** Opening Records supplied block **

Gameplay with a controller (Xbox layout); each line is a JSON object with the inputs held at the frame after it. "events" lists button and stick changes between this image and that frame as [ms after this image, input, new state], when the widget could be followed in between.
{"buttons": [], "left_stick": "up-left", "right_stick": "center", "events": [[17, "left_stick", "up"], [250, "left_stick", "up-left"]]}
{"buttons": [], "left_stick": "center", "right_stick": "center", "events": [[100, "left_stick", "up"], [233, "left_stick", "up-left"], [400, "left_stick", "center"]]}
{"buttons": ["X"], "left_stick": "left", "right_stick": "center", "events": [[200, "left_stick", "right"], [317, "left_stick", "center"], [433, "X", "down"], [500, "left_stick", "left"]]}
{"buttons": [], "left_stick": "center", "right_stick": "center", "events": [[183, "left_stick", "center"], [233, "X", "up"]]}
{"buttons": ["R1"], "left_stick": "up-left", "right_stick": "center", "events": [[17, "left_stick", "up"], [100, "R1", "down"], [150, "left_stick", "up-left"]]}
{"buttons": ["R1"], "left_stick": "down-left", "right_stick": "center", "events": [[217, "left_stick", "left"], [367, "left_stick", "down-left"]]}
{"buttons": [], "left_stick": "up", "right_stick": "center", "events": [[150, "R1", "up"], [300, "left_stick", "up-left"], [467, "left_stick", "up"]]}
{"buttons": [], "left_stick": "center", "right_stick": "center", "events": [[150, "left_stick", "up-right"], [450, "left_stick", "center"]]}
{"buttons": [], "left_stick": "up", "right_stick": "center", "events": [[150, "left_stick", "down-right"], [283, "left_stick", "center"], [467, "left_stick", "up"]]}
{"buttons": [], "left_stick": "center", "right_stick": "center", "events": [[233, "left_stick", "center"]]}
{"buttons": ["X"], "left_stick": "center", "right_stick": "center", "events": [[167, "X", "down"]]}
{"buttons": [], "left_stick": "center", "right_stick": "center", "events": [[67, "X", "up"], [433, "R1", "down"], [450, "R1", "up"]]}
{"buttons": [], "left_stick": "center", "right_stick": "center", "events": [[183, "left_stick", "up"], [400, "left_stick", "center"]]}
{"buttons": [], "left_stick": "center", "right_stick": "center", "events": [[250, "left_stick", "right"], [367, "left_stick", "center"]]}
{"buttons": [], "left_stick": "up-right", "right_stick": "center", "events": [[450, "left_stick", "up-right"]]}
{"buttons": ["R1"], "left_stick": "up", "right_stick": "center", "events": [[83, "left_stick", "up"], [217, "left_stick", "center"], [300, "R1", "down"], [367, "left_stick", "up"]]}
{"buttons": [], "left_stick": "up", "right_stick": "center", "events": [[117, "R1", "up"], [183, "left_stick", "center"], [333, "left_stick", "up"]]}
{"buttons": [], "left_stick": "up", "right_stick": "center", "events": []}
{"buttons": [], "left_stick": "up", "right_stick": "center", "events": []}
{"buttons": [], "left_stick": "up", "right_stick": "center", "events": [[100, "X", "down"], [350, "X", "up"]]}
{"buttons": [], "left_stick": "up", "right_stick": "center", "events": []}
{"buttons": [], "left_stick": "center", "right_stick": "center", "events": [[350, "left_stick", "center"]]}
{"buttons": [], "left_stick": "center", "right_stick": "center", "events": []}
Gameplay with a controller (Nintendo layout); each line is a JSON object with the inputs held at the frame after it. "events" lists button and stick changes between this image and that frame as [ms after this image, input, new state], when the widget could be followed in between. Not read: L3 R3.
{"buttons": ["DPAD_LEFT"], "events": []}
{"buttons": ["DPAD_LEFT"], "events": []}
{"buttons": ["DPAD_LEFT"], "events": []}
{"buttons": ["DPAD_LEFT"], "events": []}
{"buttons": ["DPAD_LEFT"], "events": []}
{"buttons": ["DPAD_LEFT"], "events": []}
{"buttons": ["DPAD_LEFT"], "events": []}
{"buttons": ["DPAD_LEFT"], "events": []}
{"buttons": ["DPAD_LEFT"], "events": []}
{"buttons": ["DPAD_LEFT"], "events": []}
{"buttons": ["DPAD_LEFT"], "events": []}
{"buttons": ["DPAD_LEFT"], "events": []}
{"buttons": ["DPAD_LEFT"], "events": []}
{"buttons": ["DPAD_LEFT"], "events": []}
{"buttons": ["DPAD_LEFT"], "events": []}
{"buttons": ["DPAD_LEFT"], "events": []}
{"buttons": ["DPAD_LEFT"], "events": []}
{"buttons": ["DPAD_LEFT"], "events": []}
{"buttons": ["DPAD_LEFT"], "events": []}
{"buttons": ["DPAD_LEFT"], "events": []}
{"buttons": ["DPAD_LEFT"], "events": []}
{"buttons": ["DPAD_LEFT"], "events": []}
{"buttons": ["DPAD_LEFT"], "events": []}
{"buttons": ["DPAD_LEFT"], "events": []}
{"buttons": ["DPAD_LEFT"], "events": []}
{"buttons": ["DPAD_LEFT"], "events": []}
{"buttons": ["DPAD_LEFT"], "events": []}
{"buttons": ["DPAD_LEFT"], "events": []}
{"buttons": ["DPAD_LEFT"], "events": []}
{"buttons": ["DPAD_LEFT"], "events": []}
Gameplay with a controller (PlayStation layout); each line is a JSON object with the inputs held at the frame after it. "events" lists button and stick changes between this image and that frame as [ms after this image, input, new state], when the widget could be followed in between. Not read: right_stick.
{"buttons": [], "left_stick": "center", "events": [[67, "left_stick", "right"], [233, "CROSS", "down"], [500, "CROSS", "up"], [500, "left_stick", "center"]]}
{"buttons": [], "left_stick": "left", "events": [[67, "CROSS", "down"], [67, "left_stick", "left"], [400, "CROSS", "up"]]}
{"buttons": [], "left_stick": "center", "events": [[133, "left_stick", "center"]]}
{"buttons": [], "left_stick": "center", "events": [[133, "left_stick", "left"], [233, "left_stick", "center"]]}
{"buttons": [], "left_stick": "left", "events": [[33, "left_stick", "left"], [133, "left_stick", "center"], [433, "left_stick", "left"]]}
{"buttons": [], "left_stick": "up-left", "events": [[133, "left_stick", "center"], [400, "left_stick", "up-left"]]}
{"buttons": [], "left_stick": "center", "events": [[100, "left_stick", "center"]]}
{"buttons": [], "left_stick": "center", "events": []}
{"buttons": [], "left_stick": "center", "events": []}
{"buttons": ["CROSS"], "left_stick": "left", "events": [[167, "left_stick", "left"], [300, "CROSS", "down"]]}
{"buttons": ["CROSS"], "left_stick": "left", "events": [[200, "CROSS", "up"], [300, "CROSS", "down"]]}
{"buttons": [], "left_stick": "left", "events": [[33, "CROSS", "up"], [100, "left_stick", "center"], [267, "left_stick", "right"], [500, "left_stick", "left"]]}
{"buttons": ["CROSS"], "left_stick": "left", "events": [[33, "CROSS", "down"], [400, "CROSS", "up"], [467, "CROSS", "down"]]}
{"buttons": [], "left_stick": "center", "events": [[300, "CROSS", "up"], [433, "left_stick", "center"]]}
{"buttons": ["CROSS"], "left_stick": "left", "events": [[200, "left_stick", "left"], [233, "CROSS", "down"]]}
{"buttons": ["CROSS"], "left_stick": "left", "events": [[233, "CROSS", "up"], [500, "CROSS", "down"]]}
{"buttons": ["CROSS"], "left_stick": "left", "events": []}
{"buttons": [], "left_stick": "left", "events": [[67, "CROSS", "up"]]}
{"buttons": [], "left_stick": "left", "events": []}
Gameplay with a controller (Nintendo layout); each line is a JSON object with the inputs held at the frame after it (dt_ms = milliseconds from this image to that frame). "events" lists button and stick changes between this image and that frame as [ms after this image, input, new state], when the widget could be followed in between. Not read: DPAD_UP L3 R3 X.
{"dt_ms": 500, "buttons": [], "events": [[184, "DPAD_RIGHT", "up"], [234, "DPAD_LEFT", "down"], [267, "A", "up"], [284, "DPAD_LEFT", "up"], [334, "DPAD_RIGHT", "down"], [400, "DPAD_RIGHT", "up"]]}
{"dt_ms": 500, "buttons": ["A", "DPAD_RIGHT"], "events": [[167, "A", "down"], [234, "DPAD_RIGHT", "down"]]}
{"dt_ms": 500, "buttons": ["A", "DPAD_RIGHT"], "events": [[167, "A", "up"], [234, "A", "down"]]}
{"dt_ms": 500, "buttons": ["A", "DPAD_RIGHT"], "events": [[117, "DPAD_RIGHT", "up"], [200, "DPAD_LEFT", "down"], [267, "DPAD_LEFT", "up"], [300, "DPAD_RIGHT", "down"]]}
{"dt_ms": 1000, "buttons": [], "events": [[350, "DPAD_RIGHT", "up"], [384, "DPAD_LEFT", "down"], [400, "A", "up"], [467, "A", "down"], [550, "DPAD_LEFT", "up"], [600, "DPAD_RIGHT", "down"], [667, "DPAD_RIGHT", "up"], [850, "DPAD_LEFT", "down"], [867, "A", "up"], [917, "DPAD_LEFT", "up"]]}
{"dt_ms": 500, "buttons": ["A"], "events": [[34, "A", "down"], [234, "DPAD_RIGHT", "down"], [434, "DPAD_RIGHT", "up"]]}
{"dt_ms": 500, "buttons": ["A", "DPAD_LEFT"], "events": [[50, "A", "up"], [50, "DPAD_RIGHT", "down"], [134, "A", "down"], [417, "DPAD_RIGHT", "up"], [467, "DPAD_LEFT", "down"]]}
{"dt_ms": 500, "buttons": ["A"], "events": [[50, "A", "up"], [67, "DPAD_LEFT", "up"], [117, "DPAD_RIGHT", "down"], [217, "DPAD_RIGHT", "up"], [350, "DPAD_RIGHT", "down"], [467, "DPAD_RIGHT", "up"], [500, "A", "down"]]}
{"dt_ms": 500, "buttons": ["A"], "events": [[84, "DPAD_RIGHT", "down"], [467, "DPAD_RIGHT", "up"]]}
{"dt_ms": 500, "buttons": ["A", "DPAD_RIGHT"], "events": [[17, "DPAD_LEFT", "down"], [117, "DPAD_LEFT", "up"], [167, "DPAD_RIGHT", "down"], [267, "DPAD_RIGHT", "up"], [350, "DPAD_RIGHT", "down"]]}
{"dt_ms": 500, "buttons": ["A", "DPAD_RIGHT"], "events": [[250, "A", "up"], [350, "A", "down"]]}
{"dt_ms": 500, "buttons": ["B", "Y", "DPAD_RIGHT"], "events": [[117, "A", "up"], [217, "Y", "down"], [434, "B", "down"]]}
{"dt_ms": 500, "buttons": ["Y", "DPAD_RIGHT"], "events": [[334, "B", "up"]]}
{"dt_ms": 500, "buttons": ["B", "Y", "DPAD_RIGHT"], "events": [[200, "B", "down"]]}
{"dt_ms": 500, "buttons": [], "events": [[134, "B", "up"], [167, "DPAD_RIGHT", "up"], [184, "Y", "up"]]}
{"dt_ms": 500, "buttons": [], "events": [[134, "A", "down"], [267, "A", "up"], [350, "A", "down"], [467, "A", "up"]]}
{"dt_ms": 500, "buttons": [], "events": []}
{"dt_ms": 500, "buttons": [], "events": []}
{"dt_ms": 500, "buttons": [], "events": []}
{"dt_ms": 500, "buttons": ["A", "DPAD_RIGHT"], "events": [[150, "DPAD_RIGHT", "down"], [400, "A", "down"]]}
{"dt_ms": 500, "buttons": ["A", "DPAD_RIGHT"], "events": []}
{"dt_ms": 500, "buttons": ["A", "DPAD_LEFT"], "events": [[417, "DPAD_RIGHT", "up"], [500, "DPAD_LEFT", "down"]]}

** Closing Records supplied block **

The task:
Say only how many lines in the records carry the word "CROSS".

Task result:
11